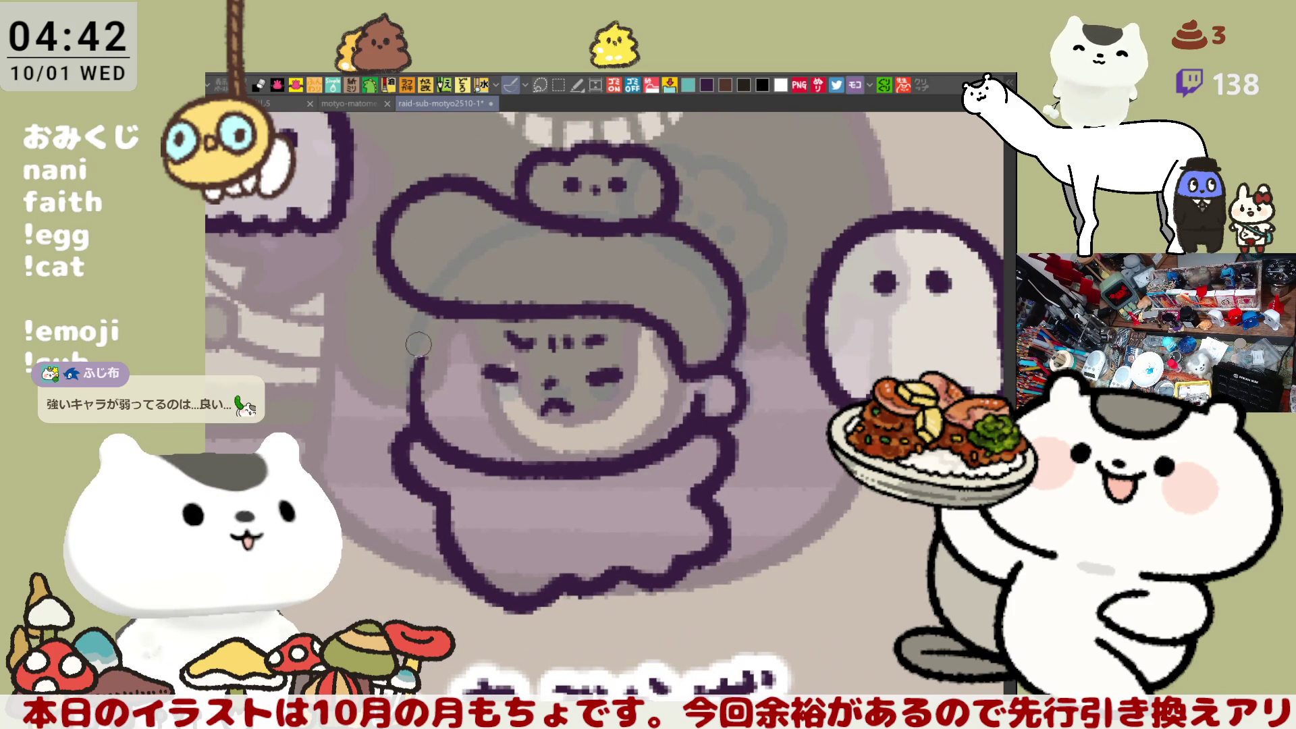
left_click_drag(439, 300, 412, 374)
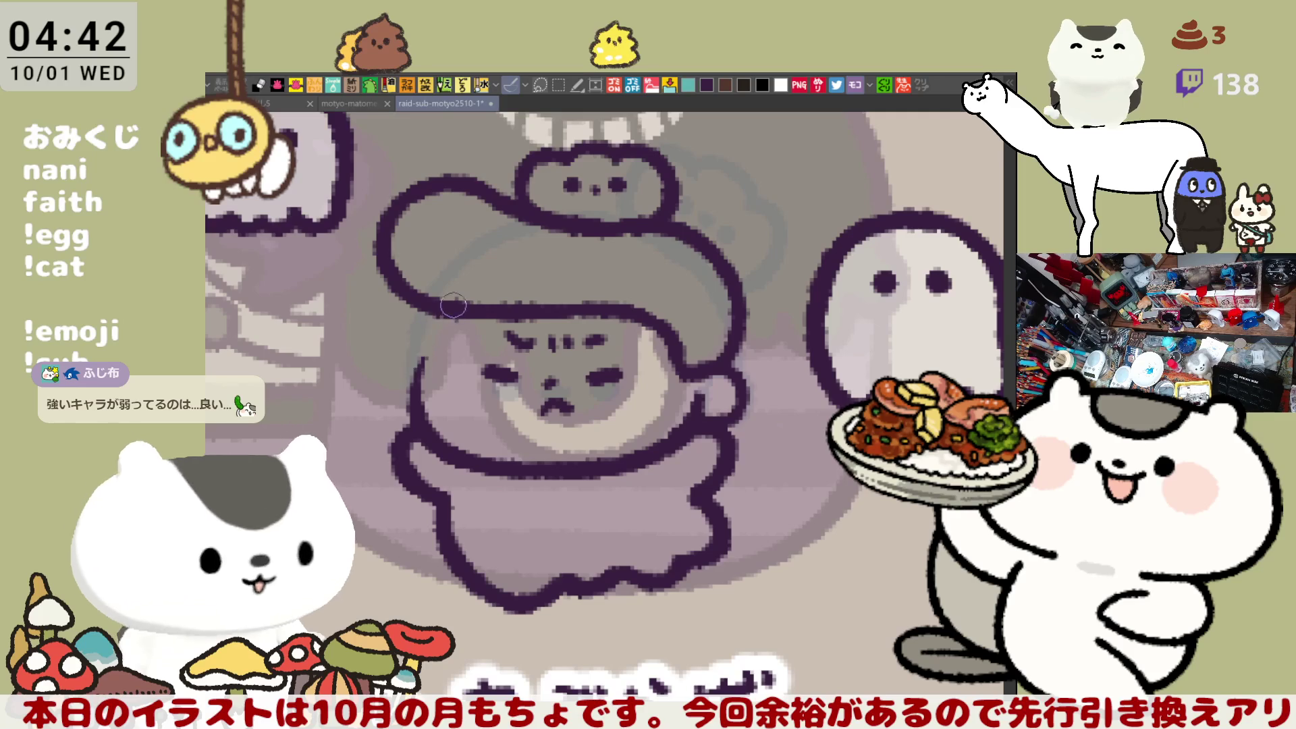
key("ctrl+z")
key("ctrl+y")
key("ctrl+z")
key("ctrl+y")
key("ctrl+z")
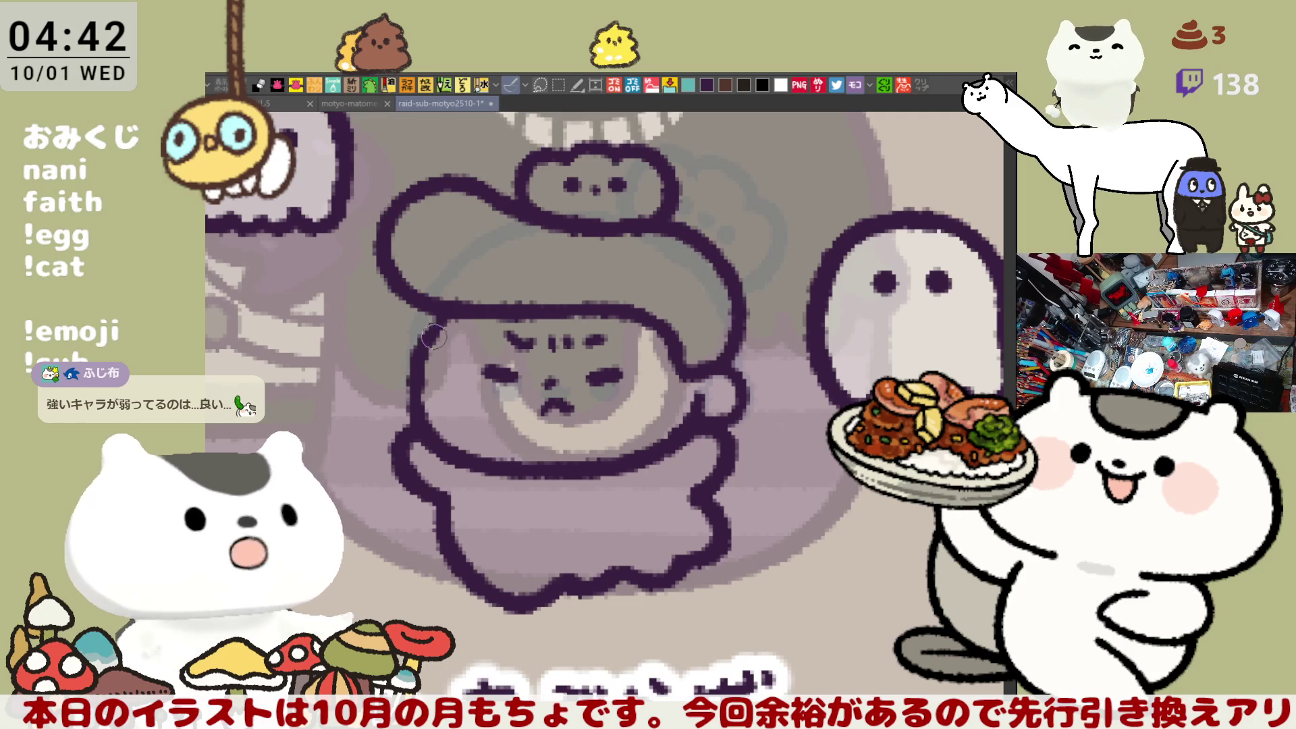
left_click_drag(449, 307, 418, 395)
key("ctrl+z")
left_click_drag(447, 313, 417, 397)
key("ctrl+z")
____
An exact copy of the records above is needed, with the pictures removed.

left_click_drag(439, 300, 412, 374)
key("ctrl+z")
key("ctrl+y")
key("ctrl+z")
key("ctrl+y")
key("ctrl+z")
left_click_drag(449, 307, 418, 395)
key("ctrl+z")
left_click_drag(447, 313, 417, 397)
key("ctrl+z")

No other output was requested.